Sitede yer alan tüm yazı, belge ve fotoğraflar “FBBM” Felek Belge Birikim Merkezi’nden alınmıştır. İzinsiz kopyalanması, çoğaltılması ve kullanılması yasaktır. Arşive yazı, fotoğraf ve belge girişleri devam etmektedir.

Hazım’ın jübilesi

Hazım’ın jübilesi

 Cumhuriyet

Yayın Tarihi: 01.04.1942

Sayfa: 3

Hadiseler Arasında FELEK

Hazım’ın jübilesi

            Jübile de ne oluyor? Vallahi hakkınız var! Jübile deyip gidiyoruz. Bana bir Fransız madamının adı gibi geliyor bu kelime. Manası malûm ya! Karşılığı malûm değil.

            Hâzım dostumuzun da jübilesi geldi çattı. Çocuğun -hangi çocuğun desenize!- san’at hayatına atılışının yirmi beşinci yılı bitmiş. Kutlanacak. Biraz da kurtlanacak! Mesele bu!

            Hâzım, ne zaman görsem bana, hatta en küskün demlerimde bile neş’e veren bir arkadaştır. O, herkese nasibolmaz. Bazıları vardır ki; rast geldiniz mi akşama kadar işiniz rast gitmez. Hâzım onun aksinedir.

            Ben, kaç defa denedim. Hâzım’a rast geldiğim gün rahat tramvay arabası bulurum; neş’eli gün geçiririm, hatta beleşten para kazandığım bile olur. Utanmasam tüyünü alıp muska yapacağım.

            Uğura inananlara tavsiye ederim.

            Zaten kendisi de bunu bildiği için jübilesine gelenlere boncuk dağıtacak ve kendisine:

            — Kimi seviyorsun? diye sorunca:

            — Mavi boncuk kimdeyse gönlüm ondadır, diyecekmiş.
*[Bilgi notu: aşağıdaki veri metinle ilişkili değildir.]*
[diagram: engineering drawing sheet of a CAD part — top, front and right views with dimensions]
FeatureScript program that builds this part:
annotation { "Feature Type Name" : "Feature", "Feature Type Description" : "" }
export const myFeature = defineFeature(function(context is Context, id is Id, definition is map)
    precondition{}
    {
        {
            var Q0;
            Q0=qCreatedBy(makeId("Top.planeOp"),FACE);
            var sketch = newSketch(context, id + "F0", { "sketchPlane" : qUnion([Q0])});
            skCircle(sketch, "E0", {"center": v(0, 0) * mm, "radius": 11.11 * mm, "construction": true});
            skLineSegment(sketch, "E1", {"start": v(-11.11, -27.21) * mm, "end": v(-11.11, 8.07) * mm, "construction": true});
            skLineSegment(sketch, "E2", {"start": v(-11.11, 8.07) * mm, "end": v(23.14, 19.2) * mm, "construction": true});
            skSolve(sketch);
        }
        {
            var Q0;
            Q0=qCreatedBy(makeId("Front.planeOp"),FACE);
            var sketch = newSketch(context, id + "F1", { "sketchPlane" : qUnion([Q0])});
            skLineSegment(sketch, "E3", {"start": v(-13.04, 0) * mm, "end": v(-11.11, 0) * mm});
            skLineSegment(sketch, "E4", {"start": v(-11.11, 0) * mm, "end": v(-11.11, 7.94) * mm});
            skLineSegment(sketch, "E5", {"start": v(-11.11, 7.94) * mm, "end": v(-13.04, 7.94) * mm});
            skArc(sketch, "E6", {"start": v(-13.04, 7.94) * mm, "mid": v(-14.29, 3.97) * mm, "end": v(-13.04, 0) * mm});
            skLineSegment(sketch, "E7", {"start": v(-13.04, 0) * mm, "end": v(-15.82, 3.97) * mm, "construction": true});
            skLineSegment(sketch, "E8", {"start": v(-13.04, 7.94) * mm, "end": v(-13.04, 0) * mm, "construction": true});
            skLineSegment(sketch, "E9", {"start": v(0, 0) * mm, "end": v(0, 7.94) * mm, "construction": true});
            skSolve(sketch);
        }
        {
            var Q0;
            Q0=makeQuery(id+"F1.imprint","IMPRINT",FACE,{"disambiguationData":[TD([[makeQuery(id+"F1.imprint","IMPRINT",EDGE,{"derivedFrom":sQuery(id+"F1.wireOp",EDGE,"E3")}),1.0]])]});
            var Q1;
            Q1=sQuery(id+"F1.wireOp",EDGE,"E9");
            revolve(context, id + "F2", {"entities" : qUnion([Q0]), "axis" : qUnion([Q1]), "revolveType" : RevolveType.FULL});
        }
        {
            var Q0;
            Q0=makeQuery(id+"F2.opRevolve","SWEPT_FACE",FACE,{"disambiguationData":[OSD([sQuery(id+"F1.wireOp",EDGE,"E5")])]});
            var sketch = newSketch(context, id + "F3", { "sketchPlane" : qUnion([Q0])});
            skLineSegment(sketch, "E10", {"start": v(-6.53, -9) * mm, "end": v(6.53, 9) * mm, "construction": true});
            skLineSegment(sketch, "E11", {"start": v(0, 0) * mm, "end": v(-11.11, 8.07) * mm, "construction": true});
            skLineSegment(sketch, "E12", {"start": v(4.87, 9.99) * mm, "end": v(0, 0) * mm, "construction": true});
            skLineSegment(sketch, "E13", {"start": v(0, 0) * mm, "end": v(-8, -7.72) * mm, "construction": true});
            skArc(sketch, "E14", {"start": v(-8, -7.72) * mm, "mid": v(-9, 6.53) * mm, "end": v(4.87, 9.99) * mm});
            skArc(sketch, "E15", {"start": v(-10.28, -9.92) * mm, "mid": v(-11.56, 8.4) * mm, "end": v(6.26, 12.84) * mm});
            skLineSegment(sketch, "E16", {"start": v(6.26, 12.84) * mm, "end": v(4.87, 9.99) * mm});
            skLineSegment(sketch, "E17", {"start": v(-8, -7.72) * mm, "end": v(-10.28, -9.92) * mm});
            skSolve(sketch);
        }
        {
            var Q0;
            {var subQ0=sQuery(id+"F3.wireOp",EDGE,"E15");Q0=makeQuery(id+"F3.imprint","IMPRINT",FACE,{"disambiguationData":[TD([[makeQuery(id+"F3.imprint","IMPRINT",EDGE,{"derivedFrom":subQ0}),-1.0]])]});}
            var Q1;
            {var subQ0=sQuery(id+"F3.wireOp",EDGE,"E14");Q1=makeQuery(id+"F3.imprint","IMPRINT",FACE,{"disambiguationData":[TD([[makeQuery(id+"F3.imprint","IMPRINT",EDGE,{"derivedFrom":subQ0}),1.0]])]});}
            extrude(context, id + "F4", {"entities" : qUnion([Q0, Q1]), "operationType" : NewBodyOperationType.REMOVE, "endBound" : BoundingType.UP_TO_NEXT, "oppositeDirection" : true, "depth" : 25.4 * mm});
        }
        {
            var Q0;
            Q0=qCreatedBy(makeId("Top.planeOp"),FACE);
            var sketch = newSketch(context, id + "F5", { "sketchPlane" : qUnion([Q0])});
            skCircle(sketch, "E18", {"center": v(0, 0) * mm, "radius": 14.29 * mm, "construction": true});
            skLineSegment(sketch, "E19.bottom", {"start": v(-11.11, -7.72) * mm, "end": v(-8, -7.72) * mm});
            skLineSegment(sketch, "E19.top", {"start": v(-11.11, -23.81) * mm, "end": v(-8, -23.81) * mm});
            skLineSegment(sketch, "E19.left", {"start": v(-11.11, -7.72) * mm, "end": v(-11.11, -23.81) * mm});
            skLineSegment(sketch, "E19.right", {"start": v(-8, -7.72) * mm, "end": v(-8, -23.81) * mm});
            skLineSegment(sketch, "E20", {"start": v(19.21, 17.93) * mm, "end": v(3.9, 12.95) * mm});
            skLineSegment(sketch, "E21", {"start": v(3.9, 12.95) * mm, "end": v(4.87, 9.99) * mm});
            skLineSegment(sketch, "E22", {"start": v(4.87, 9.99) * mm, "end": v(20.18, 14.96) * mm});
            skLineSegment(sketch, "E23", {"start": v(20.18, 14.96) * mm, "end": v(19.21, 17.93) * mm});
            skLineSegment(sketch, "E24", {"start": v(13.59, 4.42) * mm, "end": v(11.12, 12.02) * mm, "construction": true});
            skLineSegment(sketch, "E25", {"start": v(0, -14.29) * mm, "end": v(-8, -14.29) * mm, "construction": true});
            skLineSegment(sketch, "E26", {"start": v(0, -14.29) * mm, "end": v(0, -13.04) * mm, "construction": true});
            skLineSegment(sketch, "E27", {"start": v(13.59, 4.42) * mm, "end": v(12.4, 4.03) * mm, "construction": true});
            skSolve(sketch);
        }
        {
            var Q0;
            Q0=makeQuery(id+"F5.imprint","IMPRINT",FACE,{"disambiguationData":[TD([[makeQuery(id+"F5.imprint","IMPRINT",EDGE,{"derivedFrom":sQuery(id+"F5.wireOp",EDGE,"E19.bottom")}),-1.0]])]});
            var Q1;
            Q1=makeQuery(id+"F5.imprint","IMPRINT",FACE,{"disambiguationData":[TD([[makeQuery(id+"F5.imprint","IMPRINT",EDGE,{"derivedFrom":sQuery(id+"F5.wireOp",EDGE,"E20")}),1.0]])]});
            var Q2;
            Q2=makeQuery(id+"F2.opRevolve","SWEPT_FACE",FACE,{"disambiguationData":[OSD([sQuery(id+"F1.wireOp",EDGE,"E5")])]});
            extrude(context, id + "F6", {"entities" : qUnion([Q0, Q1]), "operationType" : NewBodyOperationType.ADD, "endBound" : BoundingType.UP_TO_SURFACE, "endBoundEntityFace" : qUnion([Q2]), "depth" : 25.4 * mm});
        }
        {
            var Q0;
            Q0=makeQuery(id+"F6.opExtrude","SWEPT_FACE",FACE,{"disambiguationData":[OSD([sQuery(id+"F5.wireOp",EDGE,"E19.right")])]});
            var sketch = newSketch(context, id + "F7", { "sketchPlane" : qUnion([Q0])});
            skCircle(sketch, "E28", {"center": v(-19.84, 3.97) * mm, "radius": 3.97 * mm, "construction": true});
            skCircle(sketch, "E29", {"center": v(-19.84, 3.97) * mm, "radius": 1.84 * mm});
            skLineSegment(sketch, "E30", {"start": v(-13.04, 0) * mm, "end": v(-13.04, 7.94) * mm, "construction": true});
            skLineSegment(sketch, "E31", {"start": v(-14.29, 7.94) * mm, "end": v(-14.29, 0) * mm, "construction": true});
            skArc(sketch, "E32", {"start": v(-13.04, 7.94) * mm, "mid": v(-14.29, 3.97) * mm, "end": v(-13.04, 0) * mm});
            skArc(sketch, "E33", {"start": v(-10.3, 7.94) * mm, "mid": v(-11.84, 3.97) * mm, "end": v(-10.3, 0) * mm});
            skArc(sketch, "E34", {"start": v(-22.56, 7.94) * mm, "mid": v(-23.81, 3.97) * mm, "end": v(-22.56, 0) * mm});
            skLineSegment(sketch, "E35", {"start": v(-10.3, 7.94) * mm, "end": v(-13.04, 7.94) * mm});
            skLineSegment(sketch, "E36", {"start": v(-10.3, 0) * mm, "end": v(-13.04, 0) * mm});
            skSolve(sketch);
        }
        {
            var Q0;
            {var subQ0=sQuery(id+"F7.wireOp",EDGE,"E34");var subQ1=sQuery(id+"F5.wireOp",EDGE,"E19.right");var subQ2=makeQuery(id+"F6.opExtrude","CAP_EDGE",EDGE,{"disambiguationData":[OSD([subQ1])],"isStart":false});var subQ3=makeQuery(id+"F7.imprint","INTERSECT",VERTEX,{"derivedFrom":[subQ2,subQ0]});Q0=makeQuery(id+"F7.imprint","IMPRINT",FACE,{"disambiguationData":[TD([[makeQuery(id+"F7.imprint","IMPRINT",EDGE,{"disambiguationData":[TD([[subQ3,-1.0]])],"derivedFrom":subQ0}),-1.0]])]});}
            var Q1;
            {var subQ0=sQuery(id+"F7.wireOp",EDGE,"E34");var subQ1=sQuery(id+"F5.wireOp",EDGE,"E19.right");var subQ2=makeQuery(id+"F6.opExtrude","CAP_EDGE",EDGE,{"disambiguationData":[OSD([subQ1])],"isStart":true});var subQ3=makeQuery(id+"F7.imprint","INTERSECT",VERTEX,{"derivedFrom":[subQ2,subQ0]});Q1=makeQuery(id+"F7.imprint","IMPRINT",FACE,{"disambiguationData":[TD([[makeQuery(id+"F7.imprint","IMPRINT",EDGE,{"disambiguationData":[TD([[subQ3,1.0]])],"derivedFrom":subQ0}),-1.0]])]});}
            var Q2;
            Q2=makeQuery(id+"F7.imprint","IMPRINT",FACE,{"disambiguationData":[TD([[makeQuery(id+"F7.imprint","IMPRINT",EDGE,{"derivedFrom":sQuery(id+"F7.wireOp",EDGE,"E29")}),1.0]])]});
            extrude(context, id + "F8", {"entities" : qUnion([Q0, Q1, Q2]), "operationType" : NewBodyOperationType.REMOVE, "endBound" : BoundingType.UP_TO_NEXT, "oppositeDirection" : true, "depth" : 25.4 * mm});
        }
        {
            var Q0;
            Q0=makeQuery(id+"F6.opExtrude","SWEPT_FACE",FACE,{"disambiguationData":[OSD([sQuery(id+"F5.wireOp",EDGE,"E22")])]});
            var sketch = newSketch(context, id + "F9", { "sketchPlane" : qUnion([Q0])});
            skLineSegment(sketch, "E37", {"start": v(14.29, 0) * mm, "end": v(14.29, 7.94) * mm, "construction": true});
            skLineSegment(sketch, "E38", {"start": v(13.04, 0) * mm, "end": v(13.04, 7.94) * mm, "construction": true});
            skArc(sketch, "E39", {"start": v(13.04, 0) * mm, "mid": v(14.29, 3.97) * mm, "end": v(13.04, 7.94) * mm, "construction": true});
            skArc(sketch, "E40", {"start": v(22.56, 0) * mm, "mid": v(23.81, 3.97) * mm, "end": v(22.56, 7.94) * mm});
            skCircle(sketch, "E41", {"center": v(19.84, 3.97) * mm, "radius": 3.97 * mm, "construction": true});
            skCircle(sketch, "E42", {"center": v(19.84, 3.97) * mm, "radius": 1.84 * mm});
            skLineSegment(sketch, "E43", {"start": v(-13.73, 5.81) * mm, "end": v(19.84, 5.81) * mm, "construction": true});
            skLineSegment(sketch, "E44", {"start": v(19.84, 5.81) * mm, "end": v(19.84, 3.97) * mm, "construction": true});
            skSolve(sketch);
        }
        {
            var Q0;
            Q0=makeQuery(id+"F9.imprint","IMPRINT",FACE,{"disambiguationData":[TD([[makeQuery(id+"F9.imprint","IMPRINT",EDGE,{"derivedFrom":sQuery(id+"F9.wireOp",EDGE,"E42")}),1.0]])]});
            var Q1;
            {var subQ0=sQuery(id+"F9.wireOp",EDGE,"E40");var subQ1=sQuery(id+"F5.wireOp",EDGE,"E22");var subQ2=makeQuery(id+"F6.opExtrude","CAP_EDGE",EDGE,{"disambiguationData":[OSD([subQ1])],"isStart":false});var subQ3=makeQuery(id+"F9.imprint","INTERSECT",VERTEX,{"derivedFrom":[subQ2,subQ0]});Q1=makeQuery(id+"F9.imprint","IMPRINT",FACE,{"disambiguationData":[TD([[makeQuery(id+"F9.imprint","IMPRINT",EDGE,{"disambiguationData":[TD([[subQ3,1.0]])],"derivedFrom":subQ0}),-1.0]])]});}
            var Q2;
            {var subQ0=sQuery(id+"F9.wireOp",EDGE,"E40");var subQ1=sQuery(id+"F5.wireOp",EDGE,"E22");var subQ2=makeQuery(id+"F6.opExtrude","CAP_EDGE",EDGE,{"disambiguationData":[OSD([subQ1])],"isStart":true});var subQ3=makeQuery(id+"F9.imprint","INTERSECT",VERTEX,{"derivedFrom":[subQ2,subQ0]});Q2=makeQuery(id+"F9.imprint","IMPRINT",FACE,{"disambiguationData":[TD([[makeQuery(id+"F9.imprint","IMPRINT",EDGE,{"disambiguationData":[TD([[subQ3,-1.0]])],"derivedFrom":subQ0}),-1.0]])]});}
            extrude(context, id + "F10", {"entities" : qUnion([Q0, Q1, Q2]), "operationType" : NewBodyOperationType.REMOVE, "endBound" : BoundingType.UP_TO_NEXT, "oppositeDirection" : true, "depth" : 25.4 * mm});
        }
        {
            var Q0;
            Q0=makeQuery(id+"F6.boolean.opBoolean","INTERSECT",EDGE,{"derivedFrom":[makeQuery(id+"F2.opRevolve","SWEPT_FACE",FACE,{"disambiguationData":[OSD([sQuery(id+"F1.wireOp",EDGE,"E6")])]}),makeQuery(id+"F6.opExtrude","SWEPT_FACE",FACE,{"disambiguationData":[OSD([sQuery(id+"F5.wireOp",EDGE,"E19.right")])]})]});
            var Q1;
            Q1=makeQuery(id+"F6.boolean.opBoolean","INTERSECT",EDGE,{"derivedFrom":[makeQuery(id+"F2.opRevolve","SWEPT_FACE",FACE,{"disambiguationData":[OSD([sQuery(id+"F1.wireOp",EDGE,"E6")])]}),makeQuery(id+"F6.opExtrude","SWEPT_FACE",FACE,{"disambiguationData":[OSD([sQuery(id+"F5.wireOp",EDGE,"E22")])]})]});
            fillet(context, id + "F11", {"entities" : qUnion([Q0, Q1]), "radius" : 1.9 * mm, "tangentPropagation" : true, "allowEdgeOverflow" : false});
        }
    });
            Ben onun yalancısıyım. Dün rast geldim:

            — Yahu! Kaç gündür masrafa giriyorum… diye söze başladı.

            — Hayrola! Et mi alıyorsun? dedim.

            — Hayır; ha bugün yazacak, ha yarın yazacak, diye her gün beş kuruş verip gazete alıyorum… Hani ya! diye sordu.

            Bize bunca zamandır, neş’e fırsatları vermiş olan Hâzım’ın yirmi beş senede bir düşen işini seve seve yapmamak olur muydu? Hemen aldık kalemi ele, şu satırları yazdık.

            Şimdi inanmayacaksınız:

            — Bu gün nisanın biridir, bize oyun ediyor, diyeceksiniz! Halbuki iş öyle değil, Hâzım, jübilede sürpriz olsun diye sakal uzatmamış mı?

            — Ayol! Bu ne hal? dedim.

            — Ne yapayım birader? Ben sinirliyim. Bir şeye el uzatamam. Rejisörün korkusundan dil de uzatamıyoruz. Kala kala bir bıyıkla, bir sakal kaldı. Ben de onları uzattım. Gördün ya! Artık sözü uzatma! dedi, kesti.

            Sözüne inanılırsa jübilenin programı «Deli Dolu» imiş… Onun hayatı zaten ekseri deli dolu olmuştur. O bana dedi ki:

            — İhmal etme! Gel tiyatroya da gör! Deli dolu mu! dedi.

            Bir Türk şairi, safranın sinirler üzerine olan neş’e verici tesirini:

            «Zâferan cinsi nebâtın Hâce Nasruddinidir»

            Mısrası ile anlatmış. Hâzım da bizim san’at âleminin Nasreddin Hocası’dır. Her gördüğü yerde, her dosta bir yarenlik yapması ondandır. Onun içindir ki; Nasreddin Hoca filminin baş rolünü o aldı ya!

            Çok yaşasın inşallah da, çok gülelim.